The glass melted before his slow-motion form. There was a sensation of pressure in his ears, as though he had fallen underwater with one elbow held in front of his face. There was also a tingling feeling in his scalp, a great drop in temperature that plastered his hair to the back of his head and gave the whole world a strange blue tint.

Then he was out in the cool night air, staring at the light of the streetlamps nine stories below, suddenly wondering how he was going to find a soft landing place.

Renjin panicked, hands involuntarily reaching for the wall in a spectacular display of fear at its finest. His fingernails dug grooves into the fresh paint, his skin sanding itself against the smooth surface. Renjin shut his eyes and concentrated; There was only one way out of his predicament, and he had only to remember how.

Then there was a wrenching pain in his left hand, and when he opened his eyes, he found that it had fused into the concrete wall.

Renjin grunted in mute understanding, and then pushed against the solid surface. As did the glass before it, it rippled slightly under his hand. He worked the fabric of the stone into his fingers, felt it against his skin, knew it, made it his own. And as he did so, he felt his body move into the wall, the molecules of rock and plaster moving slightly aside in order to accommodate his presence.
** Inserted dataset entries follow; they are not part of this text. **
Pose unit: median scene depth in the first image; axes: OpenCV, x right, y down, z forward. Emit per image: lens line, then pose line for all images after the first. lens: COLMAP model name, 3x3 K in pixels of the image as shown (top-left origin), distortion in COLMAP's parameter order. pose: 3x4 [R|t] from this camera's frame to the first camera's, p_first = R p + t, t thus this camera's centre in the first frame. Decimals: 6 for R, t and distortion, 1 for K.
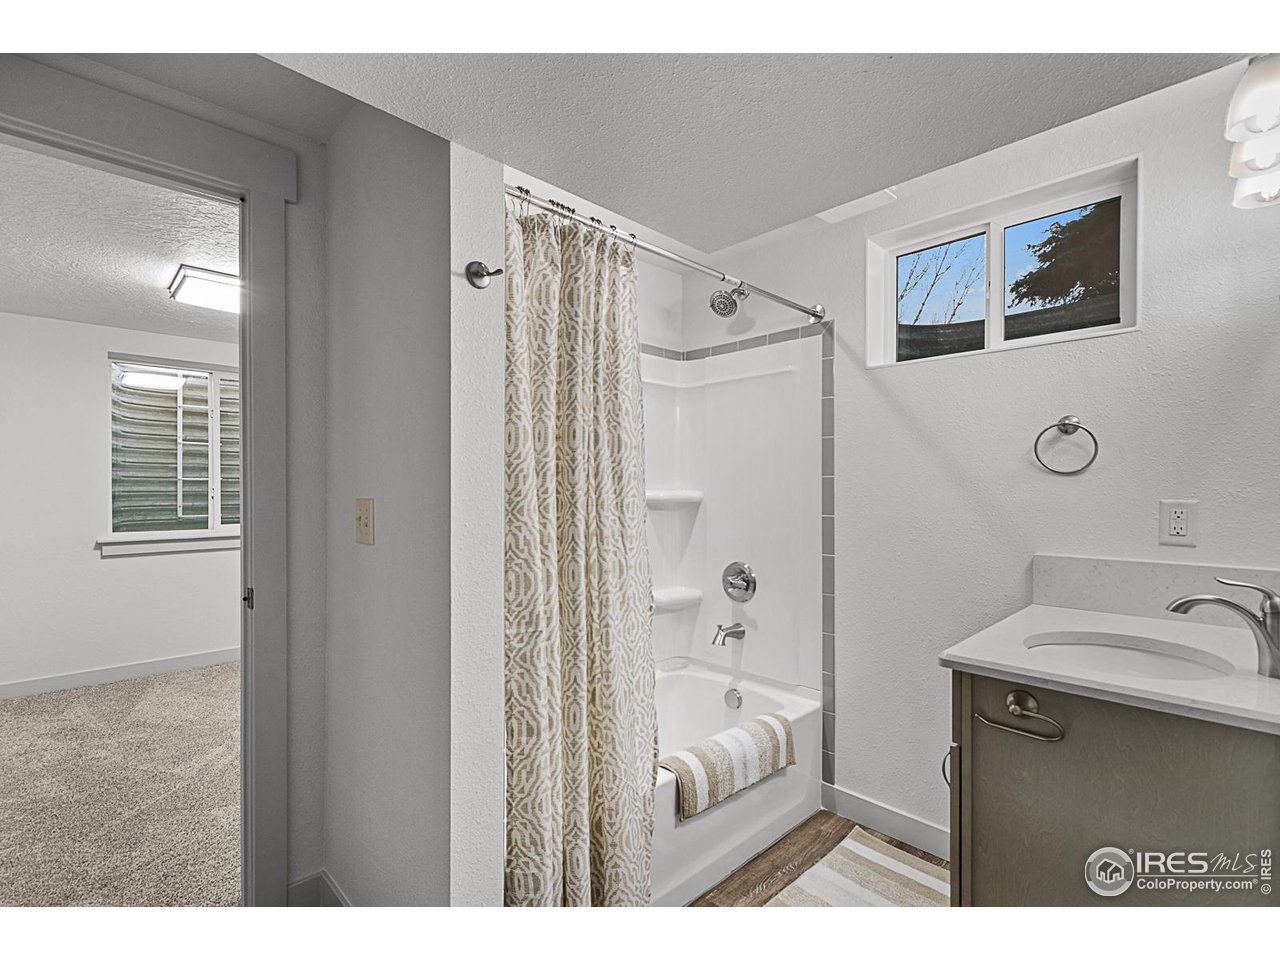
lens RADIAL K [[603.4, 0, 640.1], [0, 603.4, 484.5], [0, 0, 1]] dist [0.005514, -0.000847]
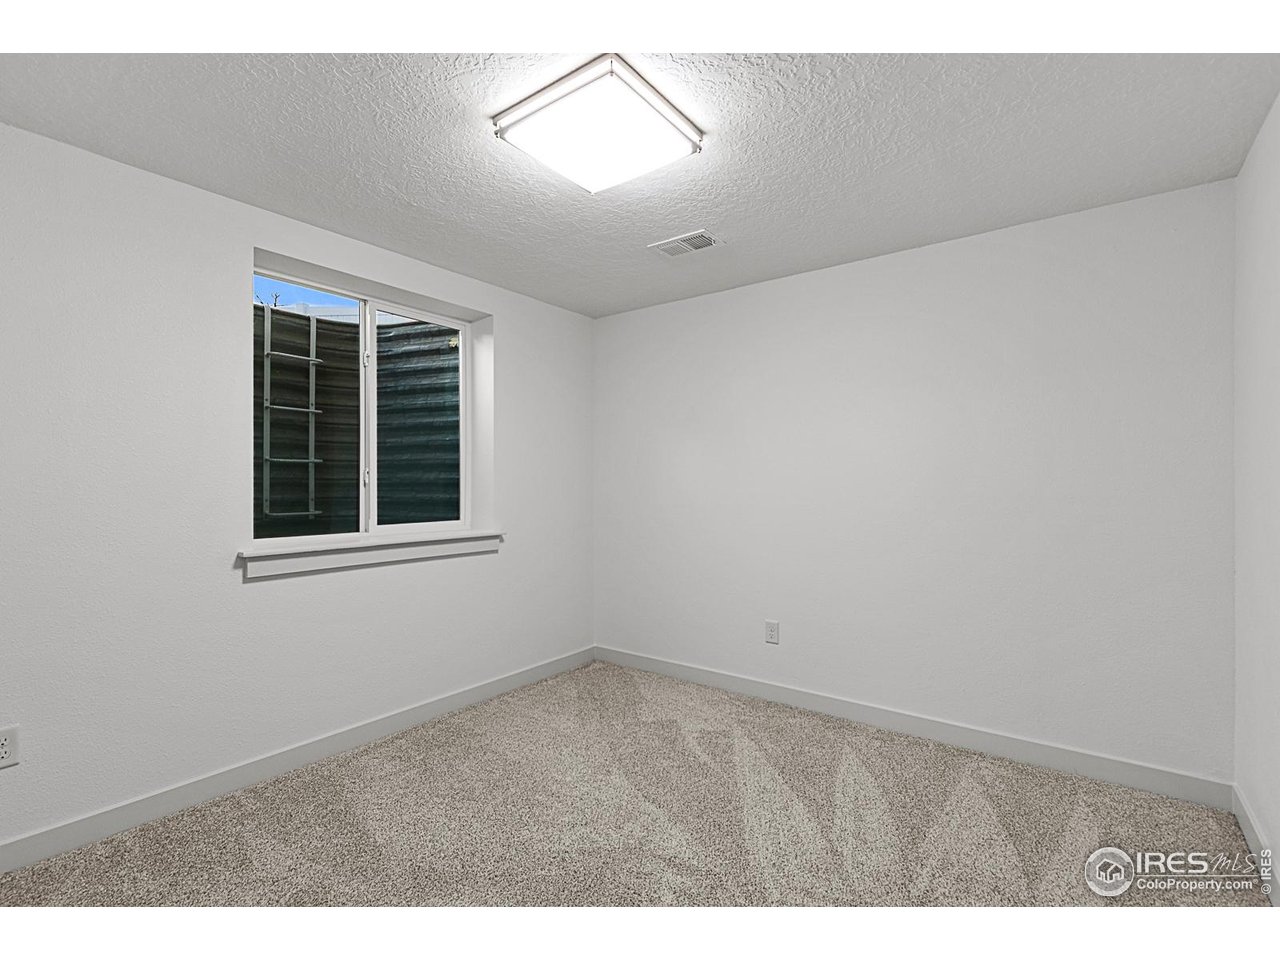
lens RADIAL K [[603.4, 0, 639.8], [0, 603.4, 481.5], [0, 0, 1]] dist [0.005514, -0.000847]
pose [[0.986525, 0.002209, 0.163596, -0.594190], [-0.002064, 0.999997, -0.001060, 0.020142], [-0.163598, 0.000708, 0.986527, 0.332622]]
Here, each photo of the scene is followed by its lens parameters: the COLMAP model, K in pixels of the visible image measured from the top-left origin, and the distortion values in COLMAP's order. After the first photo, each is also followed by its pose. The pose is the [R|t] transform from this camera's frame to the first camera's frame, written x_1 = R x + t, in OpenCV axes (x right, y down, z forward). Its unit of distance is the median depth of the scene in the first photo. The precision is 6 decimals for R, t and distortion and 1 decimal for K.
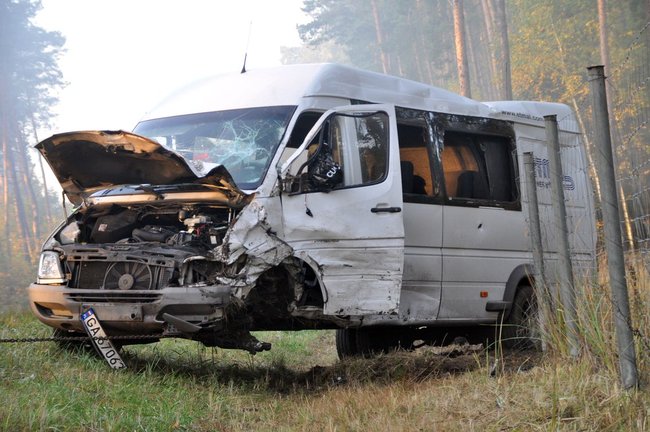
lens RADIAL K [[1812.4, 0, 325.0], [0, 1812.4, 216.0], [0, 0, 1]] dist [0.821450, -0.240202]
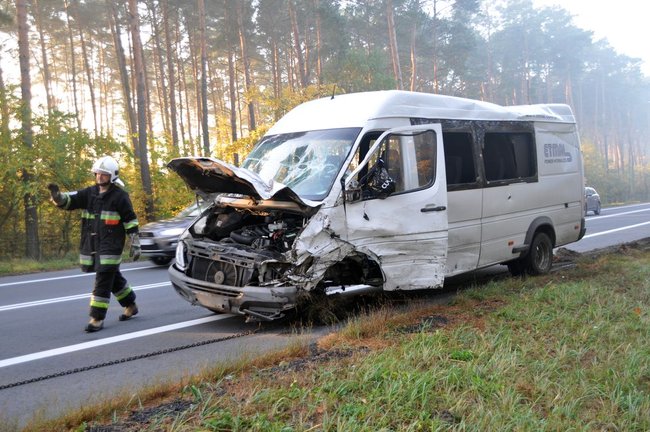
lens RADIAL K [[605.5, 0, 325.0], [0, 605.5, 216.0], [0, 0, 1]] dist [0.004565, 0.002397]
pose [[0.978830, 0.005871, -0.204591, 0.047772], [0.025094, 0.988605, 0.148427, -0.065246], [0.203131, -0.150418, 0.967529, 0.597067]]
He dropped through a set of paisley-colored wallpaper into an empty ballroom, and almost retched into the carpet.

Then, after a few minutes, Renjin finally managed to steady himself against the wall. He pushed away from it, propelling himself drunkenly across the floor. His arms swayed wildly to a strange rhythm of the spheres, his tie flopped madly in the trauma of recent experience.

When he joined the crowd mingling together in the center of the elevator, they assumed that he had merely had one too many, and avoided him for the duration of the ride up.

4 comments:

kyutbabe said...

I didn't like the name of the character. It seems that your usual name for a character is japanese-sounding.

Sean said...

Kyutbabe: To be honest, I didn't like how the story turned out, period. It was meant to be an experiment in white heat (where you write whatever comes to mind at the moment) and flash fiction (where you tell a story according to a smaller-than-usual word limit). "Renjin" was the first name that came to mind when I began writing, and in retrospect I should have changed it when I was doing my edits. It doesn't exactly fit the setting, does it?

Unknown said...

Yeah. At first i thought it was an adaptation of Heroes, where there is a Japanese guy who has teleportation powers. But I haven't really watched any episode so I cannot confirm. And I got confused with what's really happening to Renjin in the story. I like your stories better after you've edited them in coldblood :D

Sean said...

Katrin: Maybe I'll edit this someday. I've read through it two or three times since I first posted it, and I've got a whole laundry list of grievances against my own work here. I should be my own worst critic.